## [Problem to work on]
Show, in full, each line of the data that contains "LIST".

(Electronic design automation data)
◇ ◇ ◇ ◇ ◇ ◇ ◇
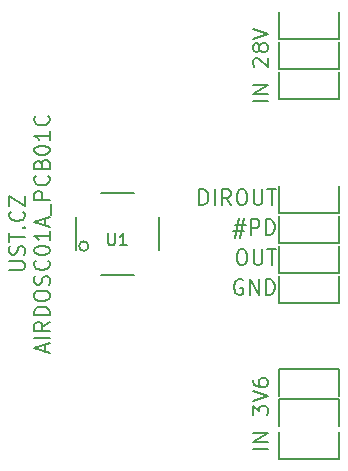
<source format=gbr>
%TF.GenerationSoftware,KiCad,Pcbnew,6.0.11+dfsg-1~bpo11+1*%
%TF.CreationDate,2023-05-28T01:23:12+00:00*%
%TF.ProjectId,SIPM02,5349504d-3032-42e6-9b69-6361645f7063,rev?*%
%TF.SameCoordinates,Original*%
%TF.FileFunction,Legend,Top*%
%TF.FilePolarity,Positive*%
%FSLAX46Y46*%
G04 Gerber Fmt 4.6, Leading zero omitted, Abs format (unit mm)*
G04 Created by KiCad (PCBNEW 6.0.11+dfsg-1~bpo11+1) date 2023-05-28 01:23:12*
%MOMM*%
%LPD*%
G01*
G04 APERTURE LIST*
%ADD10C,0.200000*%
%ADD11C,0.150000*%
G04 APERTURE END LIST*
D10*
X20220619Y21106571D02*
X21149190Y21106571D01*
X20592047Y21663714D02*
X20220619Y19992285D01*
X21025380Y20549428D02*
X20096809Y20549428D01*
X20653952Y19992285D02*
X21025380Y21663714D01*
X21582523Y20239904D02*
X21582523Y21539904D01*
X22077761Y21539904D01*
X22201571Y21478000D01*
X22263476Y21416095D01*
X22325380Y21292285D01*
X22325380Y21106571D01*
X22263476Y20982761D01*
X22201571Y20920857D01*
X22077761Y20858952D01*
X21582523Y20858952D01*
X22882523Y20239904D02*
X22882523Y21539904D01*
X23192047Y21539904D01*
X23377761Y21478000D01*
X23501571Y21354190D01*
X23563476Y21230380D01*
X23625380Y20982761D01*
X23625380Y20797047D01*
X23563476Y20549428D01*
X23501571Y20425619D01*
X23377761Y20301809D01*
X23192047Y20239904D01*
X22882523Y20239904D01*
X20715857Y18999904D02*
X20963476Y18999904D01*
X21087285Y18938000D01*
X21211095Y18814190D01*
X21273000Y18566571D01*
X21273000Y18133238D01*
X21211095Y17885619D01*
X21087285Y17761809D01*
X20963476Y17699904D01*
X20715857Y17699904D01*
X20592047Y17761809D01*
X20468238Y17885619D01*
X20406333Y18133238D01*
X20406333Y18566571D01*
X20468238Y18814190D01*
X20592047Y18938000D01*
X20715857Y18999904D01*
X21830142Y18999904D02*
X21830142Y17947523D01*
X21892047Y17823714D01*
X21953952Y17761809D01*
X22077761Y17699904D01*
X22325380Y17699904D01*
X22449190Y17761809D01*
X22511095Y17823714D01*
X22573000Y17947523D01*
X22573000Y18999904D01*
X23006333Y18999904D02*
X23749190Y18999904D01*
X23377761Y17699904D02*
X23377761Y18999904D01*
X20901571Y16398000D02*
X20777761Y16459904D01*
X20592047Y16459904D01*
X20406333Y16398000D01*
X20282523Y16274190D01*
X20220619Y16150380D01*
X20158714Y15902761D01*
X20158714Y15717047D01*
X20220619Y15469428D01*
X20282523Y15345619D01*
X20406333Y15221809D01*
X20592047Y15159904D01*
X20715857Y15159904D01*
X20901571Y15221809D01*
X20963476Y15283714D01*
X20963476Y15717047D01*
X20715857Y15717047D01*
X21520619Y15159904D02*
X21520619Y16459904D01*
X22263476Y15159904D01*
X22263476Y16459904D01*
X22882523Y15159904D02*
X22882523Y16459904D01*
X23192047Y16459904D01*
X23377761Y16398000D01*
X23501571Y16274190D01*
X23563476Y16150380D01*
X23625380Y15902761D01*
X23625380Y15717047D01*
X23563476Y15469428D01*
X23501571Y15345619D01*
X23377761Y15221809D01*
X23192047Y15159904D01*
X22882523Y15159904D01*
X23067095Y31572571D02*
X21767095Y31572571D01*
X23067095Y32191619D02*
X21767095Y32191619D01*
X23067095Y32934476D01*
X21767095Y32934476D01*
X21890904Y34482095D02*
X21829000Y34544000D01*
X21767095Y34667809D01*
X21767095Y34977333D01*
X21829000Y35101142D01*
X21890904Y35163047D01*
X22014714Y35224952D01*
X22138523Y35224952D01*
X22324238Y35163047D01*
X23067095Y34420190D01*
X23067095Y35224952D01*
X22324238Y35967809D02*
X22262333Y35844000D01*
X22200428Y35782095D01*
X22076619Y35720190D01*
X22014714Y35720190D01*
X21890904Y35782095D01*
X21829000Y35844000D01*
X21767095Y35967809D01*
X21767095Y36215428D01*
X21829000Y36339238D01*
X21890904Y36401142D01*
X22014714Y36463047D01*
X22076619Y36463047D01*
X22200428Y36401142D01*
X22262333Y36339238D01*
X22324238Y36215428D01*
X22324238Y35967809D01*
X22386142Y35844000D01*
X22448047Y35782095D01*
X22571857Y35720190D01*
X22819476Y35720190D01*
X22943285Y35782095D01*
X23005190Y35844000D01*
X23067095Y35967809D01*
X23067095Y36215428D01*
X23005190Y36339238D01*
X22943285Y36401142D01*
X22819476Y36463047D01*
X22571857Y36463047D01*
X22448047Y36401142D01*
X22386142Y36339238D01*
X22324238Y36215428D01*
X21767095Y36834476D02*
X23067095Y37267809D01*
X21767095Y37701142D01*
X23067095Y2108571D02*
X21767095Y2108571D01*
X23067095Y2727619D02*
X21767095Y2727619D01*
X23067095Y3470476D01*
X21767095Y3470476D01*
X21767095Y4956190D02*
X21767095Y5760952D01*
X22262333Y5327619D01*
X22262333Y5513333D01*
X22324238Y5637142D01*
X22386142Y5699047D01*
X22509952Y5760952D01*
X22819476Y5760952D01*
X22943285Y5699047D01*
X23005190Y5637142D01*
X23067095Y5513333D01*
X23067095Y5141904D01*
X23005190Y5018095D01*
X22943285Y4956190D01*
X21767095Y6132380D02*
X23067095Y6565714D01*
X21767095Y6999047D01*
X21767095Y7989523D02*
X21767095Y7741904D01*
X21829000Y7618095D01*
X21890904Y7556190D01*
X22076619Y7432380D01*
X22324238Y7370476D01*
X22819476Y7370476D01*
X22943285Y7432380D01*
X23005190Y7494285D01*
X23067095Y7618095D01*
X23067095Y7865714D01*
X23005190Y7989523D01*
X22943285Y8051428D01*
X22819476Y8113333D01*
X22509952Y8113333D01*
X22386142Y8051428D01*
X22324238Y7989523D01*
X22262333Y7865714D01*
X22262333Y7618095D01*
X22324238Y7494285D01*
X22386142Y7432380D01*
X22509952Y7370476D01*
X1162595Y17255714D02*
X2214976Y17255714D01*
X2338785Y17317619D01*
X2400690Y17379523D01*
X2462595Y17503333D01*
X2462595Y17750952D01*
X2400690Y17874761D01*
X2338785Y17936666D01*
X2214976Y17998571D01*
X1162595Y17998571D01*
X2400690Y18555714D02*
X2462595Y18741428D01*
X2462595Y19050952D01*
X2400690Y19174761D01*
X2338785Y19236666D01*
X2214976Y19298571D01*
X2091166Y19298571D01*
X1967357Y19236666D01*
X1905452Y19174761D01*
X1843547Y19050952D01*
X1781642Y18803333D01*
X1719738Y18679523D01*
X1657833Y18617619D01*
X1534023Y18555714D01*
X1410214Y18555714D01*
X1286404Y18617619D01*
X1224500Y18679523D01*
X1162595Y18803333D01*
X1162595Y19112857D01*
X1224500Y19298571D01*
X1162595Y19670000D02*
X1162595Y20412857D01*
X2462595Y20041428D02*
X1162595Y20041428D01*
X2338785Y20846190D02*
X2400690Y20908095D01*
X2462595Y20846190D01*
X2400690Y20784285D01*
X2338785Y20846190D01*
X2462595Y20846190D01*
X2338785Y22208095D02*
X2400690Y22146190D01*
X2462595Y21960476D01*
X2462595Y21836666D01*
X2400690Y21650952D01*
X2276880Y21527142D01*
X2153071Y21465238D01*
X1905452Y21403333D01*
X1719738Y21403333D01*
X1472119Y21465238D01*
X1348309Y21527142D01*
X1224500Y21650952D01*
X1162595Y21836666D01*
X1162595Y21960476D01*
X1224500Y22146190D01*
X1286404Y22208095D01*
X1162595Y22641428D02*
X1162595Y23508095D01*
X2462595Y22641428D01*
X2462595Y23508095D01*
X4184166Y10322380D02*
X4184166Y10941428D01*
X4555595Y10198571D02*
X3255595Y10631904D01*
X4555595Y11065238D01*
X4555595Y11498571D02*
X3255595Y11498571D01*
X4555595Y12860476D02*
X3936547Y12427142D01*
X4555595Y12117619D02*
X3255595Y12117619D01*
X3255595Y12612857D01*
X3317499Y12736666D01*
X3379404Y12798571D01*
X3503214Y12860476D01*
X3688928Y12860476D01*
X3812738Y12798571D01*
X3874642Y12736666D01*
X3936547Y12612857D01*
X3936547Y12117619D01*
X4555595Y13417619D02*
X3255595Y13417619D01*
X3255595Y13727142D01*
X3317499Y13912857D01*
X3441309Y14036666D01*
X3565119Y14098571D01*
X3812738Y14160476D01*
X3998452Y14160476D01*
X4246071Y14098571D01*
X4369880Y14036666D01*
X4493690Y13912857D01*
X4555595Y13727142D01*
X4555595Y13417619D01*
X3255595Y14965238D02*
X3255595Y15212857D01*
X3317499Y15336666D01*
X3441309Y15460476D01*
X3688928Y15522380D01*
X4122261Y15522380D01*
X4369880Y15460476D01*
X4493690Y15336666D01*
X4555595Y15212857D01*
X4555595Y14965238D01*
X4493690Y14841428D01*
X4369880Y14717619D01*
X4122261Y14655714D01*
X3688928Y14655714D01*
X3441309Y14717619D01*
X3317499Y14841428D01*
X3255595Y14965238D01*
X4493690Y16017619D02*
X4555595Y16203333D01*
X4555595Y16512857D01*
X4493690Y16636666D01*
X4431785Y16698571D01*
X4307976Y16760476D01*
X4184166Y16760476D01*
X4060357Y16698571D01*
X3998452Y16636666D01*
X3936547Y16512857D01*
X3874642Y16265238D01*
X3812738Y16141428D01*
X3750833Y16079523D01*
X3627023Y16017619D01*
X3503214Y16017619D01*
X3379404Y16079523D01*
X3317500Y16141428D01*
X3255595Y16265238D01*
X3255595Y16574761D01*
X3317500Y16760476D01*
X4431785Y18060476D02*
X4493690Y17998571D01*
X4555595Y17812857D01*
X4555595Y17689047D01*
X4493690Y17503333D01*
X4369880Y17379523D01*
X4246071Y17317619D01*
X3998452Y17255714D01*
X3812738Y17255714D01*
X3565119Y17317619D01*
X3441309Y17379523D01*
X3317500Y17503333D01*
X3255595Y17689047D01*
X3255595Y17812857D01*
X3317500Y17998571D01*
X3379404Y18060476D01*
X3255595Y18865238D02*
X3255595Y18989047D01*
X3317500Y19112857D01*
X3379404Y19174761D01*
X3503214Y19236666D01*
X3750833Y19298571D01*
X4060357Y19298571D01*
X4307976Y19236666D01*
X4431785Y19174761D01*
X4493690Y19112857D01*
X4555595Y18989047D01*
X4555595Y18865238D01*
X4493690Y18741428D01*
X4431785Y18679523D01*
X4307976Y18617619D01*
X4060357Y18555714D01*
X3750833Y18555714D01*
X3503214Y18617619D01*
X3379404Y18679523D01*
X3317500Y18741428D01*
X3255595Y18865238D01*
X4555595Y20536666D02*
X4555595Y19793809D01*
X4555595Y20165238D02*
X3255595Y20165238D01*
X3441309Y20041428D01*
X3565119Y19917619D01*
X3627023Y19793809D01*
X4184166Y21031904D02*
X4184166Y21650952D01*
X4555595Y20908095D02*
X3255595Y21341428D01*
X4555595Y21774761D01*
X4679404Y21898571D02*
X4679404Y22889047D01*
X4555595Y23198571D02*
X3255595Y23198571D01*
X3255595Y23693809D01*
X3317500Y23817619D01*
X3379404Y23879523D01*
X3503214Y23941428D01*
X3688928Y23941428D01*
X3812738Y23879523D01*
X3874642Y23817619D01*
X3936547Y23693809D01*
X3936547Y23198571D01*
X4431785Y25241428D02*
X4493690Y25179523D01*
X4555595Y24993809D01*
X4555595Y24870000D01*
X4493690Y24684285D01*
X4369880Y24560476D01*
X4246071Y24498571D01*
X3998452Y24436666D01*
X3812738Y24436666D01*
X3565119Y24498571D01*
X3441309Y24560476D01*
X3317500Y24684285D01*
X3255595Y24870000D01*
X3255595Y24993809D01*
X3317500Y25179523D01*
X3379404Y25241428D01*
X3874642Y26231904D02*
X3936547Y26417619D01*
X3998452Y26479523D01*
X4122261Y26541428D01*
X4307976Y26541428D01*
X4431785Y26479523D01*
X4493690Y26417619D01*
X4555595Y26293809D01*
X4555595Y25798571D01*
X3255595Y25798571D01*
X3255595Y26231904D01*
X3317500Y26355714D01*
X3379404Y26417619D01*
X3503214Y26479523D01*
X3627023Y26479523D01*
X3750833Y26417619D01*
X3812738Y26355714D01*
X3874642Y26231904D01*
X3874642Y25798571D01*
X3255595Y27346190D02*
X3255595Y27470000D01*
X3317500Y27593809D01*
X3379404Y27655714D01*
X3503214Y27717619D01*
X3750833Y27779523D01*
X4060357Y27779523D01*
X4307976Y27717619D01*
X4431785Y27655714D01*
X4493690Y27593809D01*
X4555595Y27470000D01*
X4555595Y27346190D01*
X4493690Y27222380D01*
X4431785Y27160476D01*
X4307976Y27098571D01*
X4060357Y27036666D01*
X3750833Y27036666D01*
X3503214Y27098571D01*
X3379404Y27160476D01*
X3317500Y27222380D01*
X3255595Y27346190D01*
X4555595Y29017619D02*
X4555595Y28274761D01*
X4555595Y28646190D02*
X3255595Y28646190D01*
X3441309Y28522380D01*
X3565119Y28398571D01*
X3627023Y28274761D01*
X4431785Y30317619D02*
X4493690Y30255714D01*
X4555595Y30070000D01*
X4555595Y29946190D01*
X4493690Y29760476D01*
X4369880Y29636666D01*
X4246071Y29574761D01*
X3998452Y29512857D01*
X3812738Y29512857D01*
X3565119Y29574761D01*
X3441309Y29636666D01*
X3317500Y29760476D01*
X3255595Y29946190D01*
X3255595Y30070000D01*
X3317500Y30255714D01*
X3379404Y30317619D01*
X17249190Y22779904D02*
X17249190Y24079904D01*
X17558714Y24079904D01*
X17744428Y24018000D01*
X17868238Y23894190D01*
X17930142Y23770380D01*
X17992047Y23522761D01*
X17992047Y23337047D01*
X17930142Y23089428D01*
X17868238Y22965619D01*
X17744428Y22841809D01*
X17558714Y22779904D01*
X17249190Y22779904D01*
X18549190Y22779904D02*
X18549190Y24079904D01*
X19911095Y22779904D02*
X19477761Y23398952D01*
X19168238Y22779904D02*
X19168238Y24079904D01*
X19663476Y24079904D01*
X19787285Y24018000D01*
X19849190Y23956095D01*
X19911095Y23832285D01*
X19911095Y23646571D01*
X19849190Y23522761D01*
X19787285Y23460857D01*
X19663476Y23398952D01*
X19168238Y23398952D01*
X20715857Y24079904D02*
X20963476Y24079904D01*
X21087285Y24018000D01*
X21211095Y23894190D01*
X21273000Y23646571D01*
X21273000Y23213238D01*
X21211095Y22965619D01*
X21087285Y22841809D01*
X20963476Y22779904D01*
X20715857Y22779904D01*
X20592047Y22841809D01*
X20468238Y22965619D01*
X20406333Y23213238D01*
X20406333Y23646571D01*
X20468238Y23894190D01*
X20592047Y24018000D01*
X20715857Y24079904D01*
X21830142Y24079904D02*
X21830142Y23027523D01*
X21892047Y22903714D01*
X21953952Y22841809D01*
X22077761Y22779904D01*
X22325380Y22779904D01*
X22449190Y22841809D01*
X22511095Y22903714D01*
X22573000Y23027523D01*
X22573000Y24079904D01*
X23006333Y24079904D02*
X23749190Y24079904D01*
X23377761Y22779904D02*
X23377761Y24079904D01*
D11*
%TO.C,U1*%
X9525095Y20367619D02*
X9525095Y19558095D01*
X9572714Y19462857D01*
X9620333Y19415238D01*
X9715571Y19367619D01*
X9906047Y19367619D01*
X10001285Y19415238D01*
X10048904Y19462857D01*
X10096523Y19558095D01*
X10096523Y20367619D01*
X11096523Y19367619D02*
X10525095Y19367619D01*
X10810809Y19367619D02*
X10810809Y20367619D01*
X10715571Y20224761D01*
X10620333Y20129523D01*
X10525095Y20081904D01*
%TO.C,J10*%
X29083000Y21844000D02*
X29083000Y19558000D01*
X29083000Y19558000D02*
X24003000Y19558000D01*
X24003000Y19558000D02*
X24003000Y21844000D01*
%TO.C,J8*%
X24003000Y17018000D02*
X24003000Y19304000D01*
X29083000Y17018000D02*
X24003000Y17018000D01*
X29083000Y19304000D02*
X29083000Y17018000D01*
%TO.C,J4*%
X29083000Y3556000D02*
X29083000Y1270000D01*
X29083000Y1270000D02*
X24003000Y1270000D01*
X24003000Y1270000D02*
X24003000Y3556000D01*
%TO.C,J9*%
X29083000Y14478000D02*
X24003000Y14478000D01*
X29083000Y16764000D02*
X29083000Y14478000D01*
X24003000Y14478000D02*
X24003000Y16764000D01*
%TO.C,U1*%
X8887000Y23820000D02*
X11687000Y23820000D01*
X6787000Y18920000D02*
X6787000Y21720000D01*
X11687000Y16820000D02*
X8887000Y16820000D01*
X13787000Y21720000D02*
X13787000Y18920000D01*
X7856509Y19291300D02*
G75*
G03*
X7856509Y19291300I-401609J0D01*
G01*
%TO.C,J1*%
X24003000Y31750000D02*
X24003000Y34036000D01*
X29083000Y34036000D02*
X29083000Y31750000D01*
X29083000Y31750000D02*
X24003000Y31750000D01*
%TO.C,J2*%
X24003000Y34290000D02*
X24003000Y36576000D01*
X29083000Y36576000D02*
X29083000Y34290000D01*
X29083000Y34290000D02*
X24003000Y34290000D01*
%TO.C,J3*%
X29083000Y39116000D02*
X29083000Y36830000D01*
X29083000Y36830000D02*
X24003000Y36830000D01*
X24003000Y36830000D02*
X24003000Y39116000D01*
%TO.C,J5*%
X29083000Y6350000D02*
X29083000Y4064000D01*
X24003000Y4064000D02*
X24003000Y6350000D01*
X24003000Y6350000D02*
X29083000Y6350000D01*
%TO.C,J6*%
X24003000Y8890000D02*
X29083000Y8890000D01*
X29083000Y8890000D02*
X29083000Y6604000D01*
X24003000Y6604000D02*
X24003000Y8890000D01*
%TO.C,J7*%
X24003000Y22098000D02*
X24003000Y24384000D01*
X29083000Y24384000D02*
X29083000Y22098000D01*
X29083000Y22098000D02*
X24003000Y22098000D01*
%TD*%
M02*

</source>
◇ ◇ ◇ ◇ ◇ ◇ ◇
## [Solved exercise]
G04 APERTURE LIST*
G04 APERTURE END LIST*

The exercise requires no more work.